SINGLET AND TRIPLET REACTIVITY IN THE PHOTOREDUCTION OF OXONINE(3,7-DIAMINOPHENOXAZIN-5-IUM CHLORIDE) BY IRON (II)

The oxazine dye, oxonine (3,7-diaminophenoxazin-5-ium chloride), 1, is photoreduced by Fe (II) sulfate in dilute sulfuric acid. The reaction mechanism is analogous to that for the photo-reduction of thiazine dyes by Fe (II), the most important difference being that reduction of oxonine occurs predominantly from its excited singlet state, S1, rather than from the triplet state, T1. The latter is formed with an intersystem crossing (isc) quantum yield of ca 1.7 x 10(-3). The quenching of S1 by Fe (II) has a rate constant kSQ = 2.2 +/- 0.1 x 10(9) M-1 s-1 and affords the one electron reduced product, semioxonine (R), with a limiting quantum yield, phi SR, of 0.26 +/- 0.02. In contrast, quenching of T1, generated by bromide ion quenching of S1 or by diacetyl sensitization, occurs with KTQ approximately 1.2 x 10(6) M-1 s-1, extrapolated to zero ionic strength, and affords R with a limiting probability, phi TR = 1.1 +/- 0.2. Three possible reasons for the lower quantum yield of the more exothermic S1 reduction are discussed.
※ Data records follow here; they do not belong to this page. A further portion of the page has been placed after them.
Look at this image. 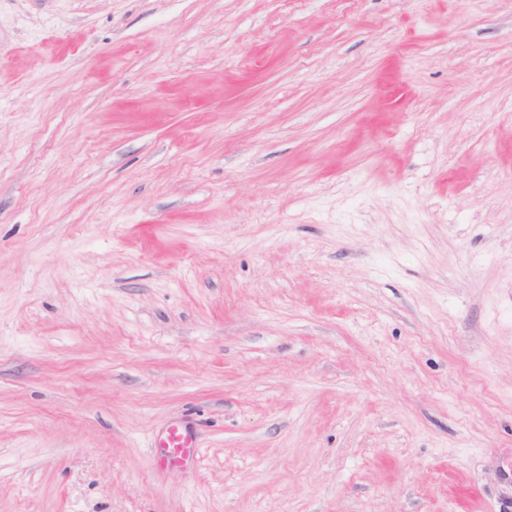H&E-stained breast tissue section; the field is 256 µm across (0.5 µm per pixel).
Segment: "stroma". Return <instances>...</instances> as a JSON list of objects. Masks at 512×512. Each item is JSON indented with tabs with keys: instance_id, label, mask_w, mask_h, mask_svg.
I'll return each mask as SVG.
<instances>
[{
	"instance_id": "obj_1",
	"label": "stroma",
	"mask_w": 512,
	"mask_h": 512,
	"mask_svg": "<svg viewBox=\"0 0 512 512\" xmlns=\"http://www.w3.org/2000/svg\"><path fill=\"white\" fill-rule=\"evenodd\" d=\"M0 512H512V0H0ZM188 448H193L191 433L187 429L177 428L169 433L162 452L170 461H181L185 458Z\"/></svg>"
}]
</instances>
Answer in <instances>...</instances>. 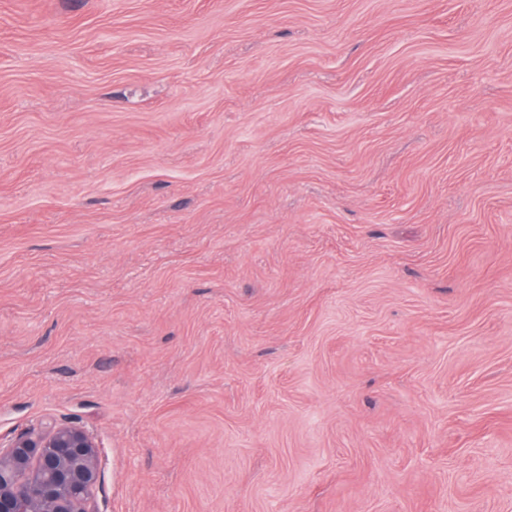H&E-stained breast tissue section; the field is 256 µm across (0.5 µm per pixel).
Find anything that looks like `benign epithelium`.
Wrapping results in <instances>:
<instances>
[{"instance_id":"1","label":"benign epithelium","mask_w":512,"mask_h":512,"mask_svg":"<svg viewBox=\"0 0 512 512\" xmlns=\"http://www.w3.org/2000/svg\"><path fill=\"white\" fill-rule=\"evenodd\" d=\"M97 445L84 427L51 420L0 445V512H96Z\"/></svg>"}]
</instances>
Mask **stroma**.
Listing matches in <instances>:
<instances>
[{"mask_svg":"<svg viewBox=\"0 0 512 512\" xmlns=\"http://www.w3.org/2000/svg\"><path fill=\"white\" fill-rule=\"evenodd\" d=\"M99 512H512V0H0V442ZM97 445L84 427L51 420L0 445V512H97Z\"/></svg>","mask_w":512,"mask_h":512,"instance_id":"obj_1","label":"stroma"}]
</instances>
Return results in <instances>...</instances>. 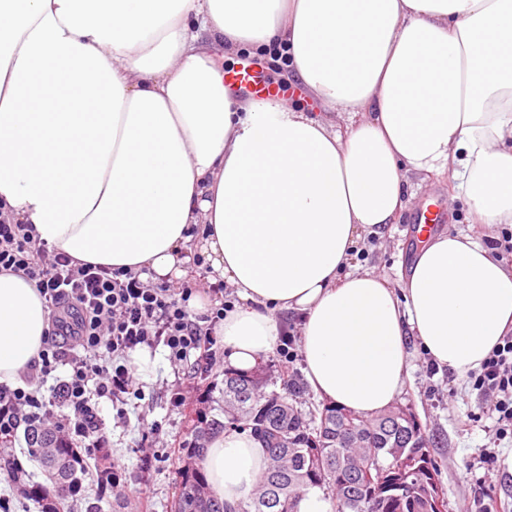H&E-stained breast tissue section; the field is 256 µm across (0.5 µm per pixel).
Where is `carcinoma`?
<instances>
[{
  "label": "carcinoma",
  "instance_id": "carcinoma-1",
  "mask_svg": "<svg viewBox=\"0 0 512 512\" xmlns=\"http://www.w3.org/2000/svg\"><path fill=\"white\" fill-rule=\"evenodd\" d=\"M254 373L224 374V419L192 430L184 449L175 512H298L307 490L330 492L335 512H436L446 507L430 442L415 412L392 406L363 419L334 406L306 420L286 396L261 390ZM244 425L263 442L267 466L250 501L229 503L212 494L201 468L212 435ZM33 457L56 502L78 483L80 465L62 437L43 433Z\"/></svg>",
  "mask_w": 512,
  "mask_h": 512
}]
</instances>
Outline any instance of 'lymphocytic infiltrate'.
I'll return each mask as SVG.
<instances>
[{
    "instance_id": "1",
    "label": "lymphocytic infiltrate",
    "mask_w": 512,
    "mask_h": 512,
    "mask_svg": "<svg viewBox=\"0 0 512 512\" xmlns=\"http://www.w3.org/2000/svg\"><path fill=\"white\" fill-rule=\"evenodd\" d=\"M0 272L34 282L48 311L46 340L39 358L20 375V386L0 383V447L17 432L60 434L80 450L81 461H93L110 490L143 491L146 480L115 465L110 440L98 409L109 400L125 415L129 398H142L130 355L141 347H164L170 362L192 374H204L216 355V326L232 310L223 282L205 291L206 313L189 308L196 284L143 281L139 273L80 263L37 239L30 224L0 220ZM66 375L43 393L52 372ZM472 387L490 398L496 414V441H512V333L468 372Z\"/></svg>"
}]
</instances>
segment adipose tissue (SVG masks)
<instances>
[{
  "mask_svg": "<svg viewBox=\"0 0 512 512\" xmlns=\"http://www.w3.org/2000/svg\"><path fill=\"white\" fill-rule=\"evenodd\" d=\"M276 49L319 111L231 95L225 61ZM433 175L470 223L512 225V0H0V216L156 282L198 249L242 301L218 330L233 370L275 348L283 311L315 394L365 419L400 394L407 335L479 368L512 330L495 250L435 235L399 290L352 265ZM46 320L34 283L0 273V382L37 359ZM266 465L235 430L201 463L232 503Z\"/></svg>",
  "mask_w": 512,
  "mask_h": 512,
  "instance_id": "ef3b65f1",
  "label": "adipose tissue"
}]
</instances>
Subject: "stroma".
I'll return each instance as SVG.
<instances>
[{"label":"stroma","mask_w":512,"mask_h":512,"mask_svg":"<svg viewBox=\"0 0 512 512\" xmlns=\"http://www.w3.org/2000/svg\"><path fill=\"white\" fill-rule=\"evenodd\" d=\"M454 180L447 176L429 178L411 200L418 207L424 198H438L447 221L446 232H473L465 220L464 204L456 199ZM411 224L402 222L360 241L353 251V261L385 275L391 286L401 288L407 276L411 254ZM411 372L396 402L413 409L422 429L432 441L431 454L439 468V480L448 501V512H512V447L500 445L497 459L484 462L481 454L490 444L491 421L466 424L469 412H480L486 399L473 390L468 379L449 378L447 369H431L430 359L417 341L407 345ZM143 363L134 376L145 397L129 405L127 418H117L111 402L100 404L101 415L111 443L112 459L128 472H139L140 449L144 445L138 417L159 421L162 429L153 436L155 446L186 439L193 425L182 409L172 407L170 391L177 382H191L187 372L177 371L164 348L142 349ZM179 473L163 464H155L148 477L150 512H174Z\"/></svg>","instance_id":"stroma-1"}]
</instances>
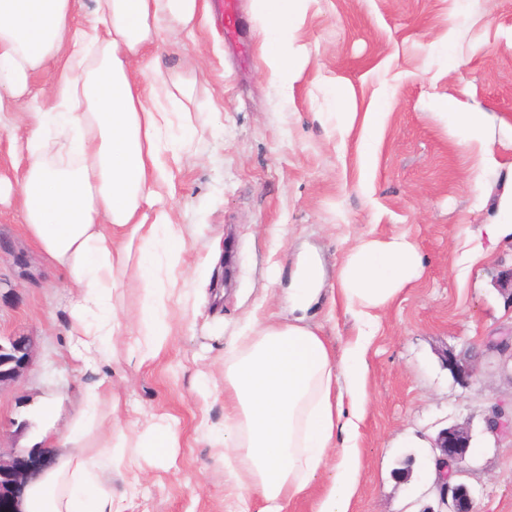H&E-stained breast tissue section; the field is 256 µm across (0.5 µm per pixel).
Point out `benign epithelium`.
Returning a JSON list of instances; mask_svg holds the SVG:
<instances>
[{"label": "benign epithelium", "instance_id": "obj_1", "mask_svg": "<svg viewBox=\"0 0 512 512\" xmlns=\"http://www.w3.org/2000/svg\"><path fill=\"white\" fill-rule=\"evenodd\" d=\"M496 287L512 306V268L501 272ZM35 342L30 336H0V388L15 383L30 367ZM443 360L458 383L466 386L478 373L475 357L443 354ZM485 431L497 436L506 429L512 430V406L499 403L485 416ZM471 430L466 424H453L441 429L433 440L436 455L434 489L438 509L428 507L423 512H473L470 489L455 480L466 464L471 448ZM48 464L46 457H27L18 451L0 453V507L5 512H23V491Z\"/></svg>", "mask_w": 512, "mask_h": 512}]
</instances>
These are energy transfer from S1 to Fe (II), different rates of escape of R from the encounter complex as a consequence of the different states of protonation of R as initially formed from S1 and T1, and spin allowed back electron transfer in an exciplex formed between S1 and Fe (II). Evidence is also presented for a very low probability (ca 1%) induced isc from the encounter of S1 with paramagnetic Fe (II). Rate parameters for other processes important to the overall reduction mechanism such as disproportionation of R to leucooxonine L and oxonine, k(R)DIS = 1.7 +/- 0.2 x 10(9) M-1 s-1, oxidation of R by Fe (III), k(R)OX = 1.5 +/- 0.1 x 10(5) M-1 s-1, and oxidation of L by Fe (III), kLOX = 1.1 +/- 0.1 x 10(3) M-1 s-1, have also been measured. These results are contrasted with those for the closely related thionine/Fe(II) photoredox reaction, the most well understood system for photogalvanic energy conversion.